Further to the above in 1972 Phil Dick dedicated his novel, We Can Build You, to Robert & Ginny Heinlein after they loaned him money to pay his IRS bill. So whatever Dick thought of Heinlein’s work it doesn’t appear that there was bad blood between the two.

Then we have the self-reflective Philip K. Dick who doesn’t seem particularly eager to blow his own horn. Of course given some of what he had to say about other authors perhaps he felt the need to downplay his own work in order to not totally look like the bad guy. Or perhaps this is him really trying to mess with the reader’s head by disagreeing with the general consensus. What? Everybody thinks The Three Stigmata of Palmer Eldritch is a really great novel? (Yes they do according to Goodreads.) Well let me, the author himself, tell you that it was just a bad acid trip that should never have seen the light of day. Oh, and you liked We Can Remember It for You Wholesale in the latest F&SF? Well guess what! It’s no better than my first published story Roog, so more fool you! (Actually I could go along with this as I happen to think Roog is as good a short story as Dick ever wrote.)

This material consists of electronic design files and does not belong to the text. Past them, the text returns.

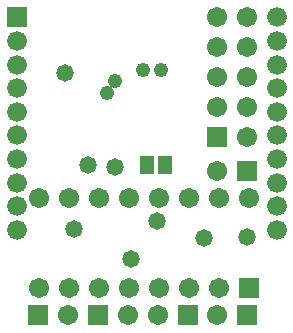
<source format=gts>
%FSLAX24Y24*%
%MOIN*%
G70*
G01*
G75*
G04 Layer_Color=8388736*
%ADD10R,0.0433X0.0551*%
%ADD11C,0.0100*%
%ADD12C,0.0150*%
%ADD13C,0.0300*%
%ADD14C,0.0250*%
%ADD15C,0.0200*%
%ADD16C,0.0580*%
%ADD17R,0.0580X0.0580*%
%ADD18R,0.0591X0.0591*%
%ADD19C,0.0591*%
%ADD20R,0.0591X0.0591*%
%ADD21C,0.0500*%
%ADD22C,0.0400*%
%ADD23R,0.0618X0.0906*%
%ADD24R,0.0276X0.0354*%
%ADD25R,0.0354X0.0276*%
%ADD26R,0.0315X0.0315*%
%ADD27O,0.0532X0.0217*%
%ADD28O,0.0217X0.0532*%
%ADD29R,0.0236X0.0551*%
%ADD30R,0.0236X0.0354*%
G04:AMPARAMS|DCode=31|XSize=70.9mil|YSize=141.7mil|CornerRadius=0mil|HoleSize=0mil|Usage=FLASHONLY|Rotation=0.000|XOffset=0mil|YOffset=0mil|HoleType=Round|Shape=Octagon|*
%AMOCTAGOND31*
4,1,8,-0.0177,0.0709,0.0177,0.0709,0.0354,0.0532,0.0354,-0.0532,0.0177,-0.0709,-0.0177,-0.0709,-0.0354,-0.0532,-0.0354,0.0532,-0.0177,0.0709,0.0*
%
%ADD31OCTAGOND31*%

%ADD32R,0.0315X0.0315*%
%ADD33R,0.0513X0.0631*%
%ADD34C,0.0660*%
%ADD35R,0.0660X0.0660*%
%ADD36R,0.0671X0.0671*%
%ADD37C,0.0671*%
%ADD38R,0.0671X0.0671*%
%ADD39C,0.0480*%
D16*
X45360Y35160D02*
D03*
X49760Y32840D02*
D03*
X44446Y35246D02*
D03*
X43680Y38320D02*
D03*
X45880Y32120D02*
D03*
X48320Y32800D02*
D03*
X44000Y33120D02*
D03*
X46760Y33360D02*
D03*
D33*
X47015Y35240D02*
D03*
X46425D02*
D03*
D34*
X50741Y40160D02*
D03*
Y39373D02*
D03*
Y38585D02*
D03*
Y37798D02*
D03*
Y37011D02*
D03*
Y36223D02*
D03*
Y35436D02*
D03*
Y34649D02*
D03*
Y33861D02*
D03*
Y33074D02*
D03*
X42080D02*
D03*
Y33861D02*
D03*
Y34649D02*
D03*
Y35436D02*
D03*
Y36223D02*
D03*
Y37011D02*
D03*
Y37798D02*
D03*
Y38585D02*
D03*
Y39373D02*
D03*
D35*
Y40160D02*
D03*
D36*
X44800Y30240D02*
D03*
X42800D02*
D03*
X47800D02*
D03*
X49760D02*
D03*
Y35040D02*
D03*
D37*
X45800Y30240D02*
D03*
X43800D02*
D03*
X46800D02*
D03*
X48760D02*
D03*
X42820Y34140D02*
D03*
X43820D02*
D03*
X44820D02*
D03*
X45820D02*
D03*
X46820D02*
D03*
X47820D02*
D03*
X48820D02*
D03*
X49820D02*
D03*
X42820Y31140D02*
D03*
X43820D02*
D03*
X44820D02*
D03*
X45820D02*
D03*
X46820D02*
D03*
X47820D02*
D03*
X48820D02*
D03*
X49760Y40160D02*
D03*
X48760D02*
D03*
X49760Y39160D02*
D03*
X48760D02*
D03*
X49760Y38160D02*
D03*
X48760D02*
D03*
X49760Y37160D02*
D03*
X48760D02*
D03*
X49760Y36160D02*
D03*
X48760Y35040D02*
D03*
D38*
X49820Y31140D02*
D03*
X48760Y36160D02*
D03*
D39*
X45360Y38040D02*
D03*
X45073Y37637D02*
D03*
X46880Y38400D02*
D03*
X46280D02*
D03*
M02*

</source>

By the way ‘Agnus Dei qud tellis peccata mundi’ is from the liturgical prayer known as the Agnus Dei and translates as; ‘Lamb of God, who takes away the sins of the world.’ Make of that what you will.

‘In fifteen years of professional writing I haven’t got or a tittle better. My first story, Roog. Is as good as – if not better than – the five I did last month. This seems very strange to me because certainly through all those years I’ve learned a good deal about writing… and in addition my general store of worldly wisdom has increased. Maybe there are only a given number of original ideas in each person, he uses them up and that is that. Like an old baseball player he no longer has anything to offer. I will say one thing in favour of my writing, however, which I hope is true. I am original (except where I copy my own previous work). I no longer write “like Cyril Kornbluth” or “like A.E. Van Vogt”. But in that case I can no longer blame them for my faults’

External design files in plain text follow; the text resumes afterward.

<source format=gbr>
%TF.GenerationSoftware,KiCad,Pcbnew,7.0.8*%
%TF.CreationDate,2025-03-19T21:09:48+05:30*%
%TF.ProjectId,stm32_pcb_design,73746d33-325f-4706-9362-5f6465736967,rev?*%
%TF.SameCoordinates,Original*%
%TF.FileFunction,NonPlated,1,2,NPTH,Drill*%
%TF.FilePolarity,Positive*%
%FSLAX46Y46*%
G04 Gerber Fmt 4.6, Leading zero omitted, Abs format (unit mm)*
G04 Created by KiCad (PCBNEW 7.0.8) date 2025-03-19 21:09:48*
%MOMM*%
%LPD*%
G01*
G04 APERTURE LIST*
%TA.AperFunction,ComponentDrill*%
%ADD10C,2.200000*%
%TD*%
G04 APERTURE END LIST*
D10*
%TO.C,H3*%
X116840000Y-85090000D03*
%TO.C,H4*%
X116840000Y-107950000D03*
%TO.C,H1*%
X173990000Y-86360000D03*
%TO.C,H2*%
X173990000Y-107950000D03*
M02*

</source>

‘Religion ought never to show up in SF except from a sociological standpoint, as in Gather, Darkness. God per se, as a character, ruins a good SF story, and this is as true of my own stuff as anyone else’s. Therefore I deplore my Palmer Eldrich book in that regard. But people who are a bit mystically inclined like it. I don’t. I wish I had never written it, there are too many horrid forces loose in it. When I wrote it I had been taking certain chemicals and I could see the awful landscape which I depicted. But not now, Thank God. Agnus Dei qud tellis peccata mundi.’

So there I stand corrected, Philip K. Dick could and did express opinions in a most forthright manner. As to whether these blunt opinions were what Dick really thought. Well, this is Philip K. Dick, your guess is as good as mine.